**Work instructions**
Set down each line of the material that follows exactly, and leave its pictures out.
== Available records ==
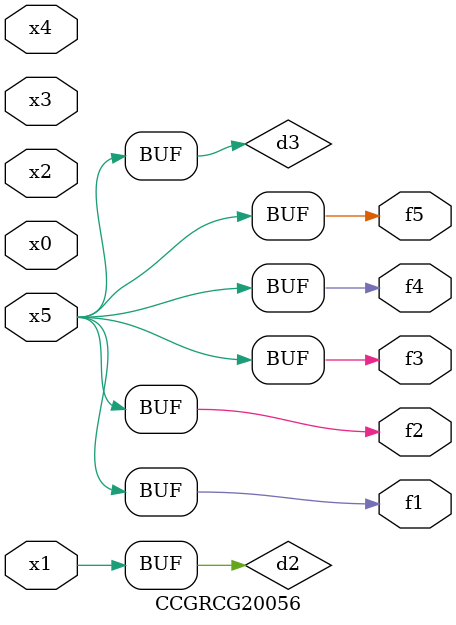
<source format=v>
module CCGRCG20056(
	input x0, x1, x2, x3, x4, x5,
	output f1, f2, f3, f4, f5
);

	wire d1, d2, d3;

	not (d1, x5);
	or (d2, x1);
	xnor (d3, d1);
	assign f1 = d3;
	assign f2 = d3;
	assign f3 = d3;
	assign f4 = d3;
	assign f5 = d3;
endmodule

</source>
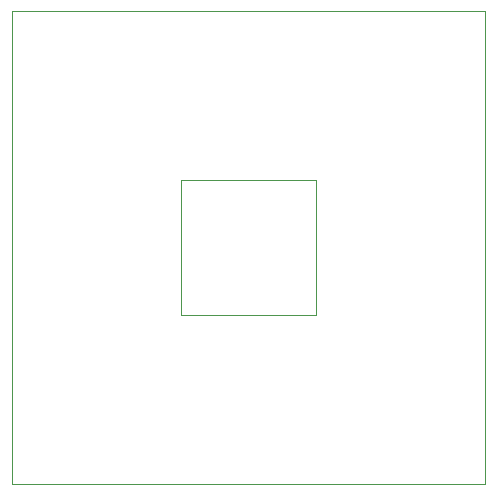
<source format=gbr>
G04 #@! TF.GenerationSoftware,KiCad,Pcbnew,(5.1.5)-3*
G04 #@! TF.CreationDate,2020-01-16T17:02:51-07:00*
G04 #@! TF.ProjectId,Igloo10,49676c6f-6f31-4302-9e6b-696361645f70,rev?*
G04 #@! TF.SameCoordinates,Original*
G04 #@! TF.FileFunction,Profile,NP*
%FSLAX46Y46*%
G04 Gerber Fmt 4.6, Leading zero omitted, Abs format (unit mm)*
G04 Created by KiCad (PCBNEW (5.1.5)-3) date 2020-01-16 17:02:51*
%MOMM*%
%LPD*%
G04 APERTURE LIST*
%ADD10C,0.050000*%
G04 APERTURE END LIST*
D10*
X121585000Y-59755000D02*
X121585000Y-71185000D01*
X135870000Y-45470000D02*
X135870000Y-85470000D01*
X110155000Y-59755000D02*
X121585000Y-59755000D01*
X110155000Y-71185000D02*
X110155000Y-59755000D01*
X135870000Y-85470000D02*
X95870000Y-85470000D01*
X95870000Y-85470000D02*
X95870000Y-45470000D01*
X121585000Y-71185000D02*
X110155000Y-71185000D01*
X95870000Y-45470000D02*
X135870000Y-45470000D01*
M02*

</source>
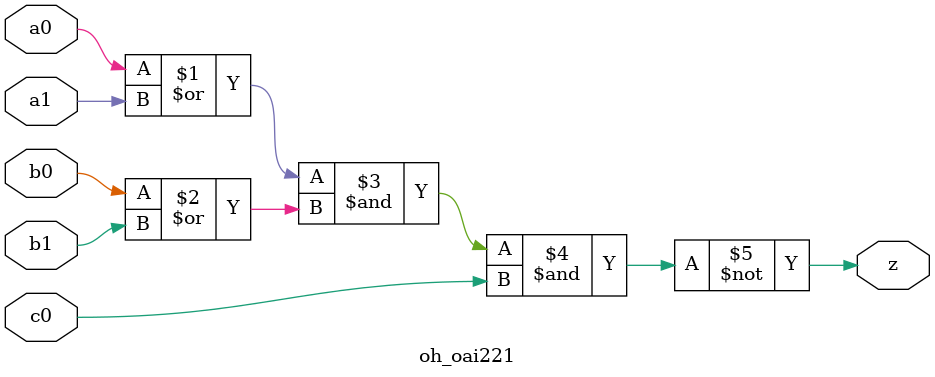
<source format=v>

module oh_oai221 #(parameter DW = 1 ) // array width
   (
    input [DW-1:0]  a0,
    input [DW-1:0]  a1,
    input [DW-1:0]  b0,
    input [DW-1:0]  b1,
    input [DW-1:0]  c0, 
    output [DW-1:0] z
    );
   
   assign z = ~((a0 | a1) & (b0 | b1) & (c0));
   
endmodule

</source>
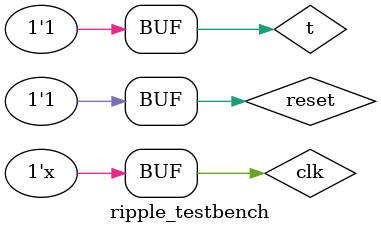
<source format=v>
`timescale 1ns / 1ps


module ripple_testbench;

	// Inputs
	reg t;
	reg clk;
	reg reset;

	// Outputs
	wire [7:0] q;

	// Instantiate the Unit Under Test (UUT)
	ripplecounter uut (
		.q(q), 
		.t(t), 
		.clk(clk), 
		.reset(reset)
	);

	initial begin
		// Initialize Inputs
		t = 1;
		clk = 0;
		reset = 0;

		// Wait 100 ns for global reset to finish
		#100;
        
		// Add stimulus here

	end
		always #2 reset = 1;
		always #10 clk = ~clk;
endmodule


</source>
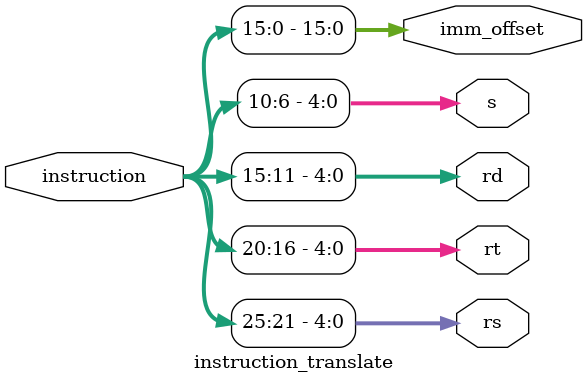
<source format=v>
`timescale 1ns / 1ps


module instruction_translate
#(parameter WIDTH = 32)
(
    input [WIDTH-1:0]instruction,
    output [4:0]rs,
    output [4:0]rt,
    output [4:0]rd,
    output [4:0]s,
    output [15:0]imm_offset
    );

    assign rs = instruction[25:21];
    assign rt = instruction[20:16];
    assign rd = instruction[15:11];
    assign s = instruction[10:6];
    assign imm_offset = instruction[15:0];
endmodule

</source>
===
**Your solution**
<source format=v>
module CCGRCG20056(
	input x0, x1, x2, x3, x4, x5,
	output f1, f2, f3, f4, f5
);

	wire d1, d2, d3;

	not (d1, x5);
	or (d2, x1);
	xnor (d3, d1);
	assign f1 = d3;
	assign f2 = d3;
	assign f3 = d3;
	assign f4 = d3;
	assign f5 = d3;
endmodule

</source>
<source format=gbr>
G04 #@! TF.GenerationSoftware,KiCad,Pcbnew,(5.1.5)-3*
G04 #@! TF.CreationDate,2020-01-16T17:02:51-07:00*
G04 #@! TF.ProjectId,Igloo10,49676c6f-6f31-4302-9e6b-696361645f70,rev?*
G04 #@! TF.SameCoordinates,Original*
G04 #@! TF.FileFunction,Profile,NP*
%FSLAX46Y46*%
G04 Gerber Fmt 4.6, Leading zero omitted, Abs format (unit mm)*
G04 Created by KiCad (PCBNEW (5.1.5)-3) date 2020-01-16 17:02:51*
%MOMM*%
%LPD*%
G04 APERTURE LIST*
%ADD10C,0.050000*%
G04 APERTURE END LIST*
D10*
X121585000Y-59755000D02*
X121585000Y-71185000D01*
X135870000Y-45470000D02*
X135870000Y-85470000D01*
X110155000Y-59755000D02*
X121585000Y-59755000D01*
X110155000Y-71185000D02*
X110155000Y-59755000D01*
X135870000Y-85470000D02*
X95870000Y-85470000D01*
X95870000Y-85470000D02*
X95870000Y-45470000D01*
X121585000Y-71185000D02*
X110155000Y-71185000D01*
X95870000Y-45470000D02*
X135870000Y-45470000D01*
M02*

</source>
<source format=v>

module oh_oai221 #(parameter DW = 1 ) // array width
   (
    input [DW-1:0]  a0,
    input [DW-1:0]  a1,
    input [DW-1:0]  b0,
    input [DW-1:0]  b1,
    input [DW-1:0]  c0, 
    output [DW-1:0] z
    );
   
   assign z = ~((a0 | a1) & (b0 | b1) & (c0));
   
endmodule

</source>
<source format=v>
`timescale 1ns / 1ps


module ripple_testbench;

	// Inputs
	reg t;
	reg clk;
	reg reset;

	// Outputs
	wire [7:0] q;

	// Instantiate the Unit Under Test (UUT)
	ripplecounter uut (
		.q(q), 
		.t(t), 
		.clk(clk), 
		.reset(reset)
	);

	initial begin
		// Initialize Inputs
		t = 1;
		clk = 0;
		reset = 0;

		// Wait 100 ns for global reset to finish
		#100;
        
		// Add stimulus here

	end
		always #2 reset = 1;
		always #10 clk = ~clk;
endmodule


</source>
<source format=v>
`timescale 1ns / 1ps


module instruction_translate
#(parameter WIDTH = 32)
(
    input [WIDTH-1:0]instruction,
    output [4:0]rs,
    output [4:0]rt,
    output [4:0]rd,
    output [4:0]s,
    output [15:0]imm_offset
    );

    assign rs = instruction[25:21];
    assign rt = instruction[20:16];
    assign rd = instruction[15:11];
    assign s = instruction[10:6];
    assign imm_offset = instruction[15:0];
endmodule

</source>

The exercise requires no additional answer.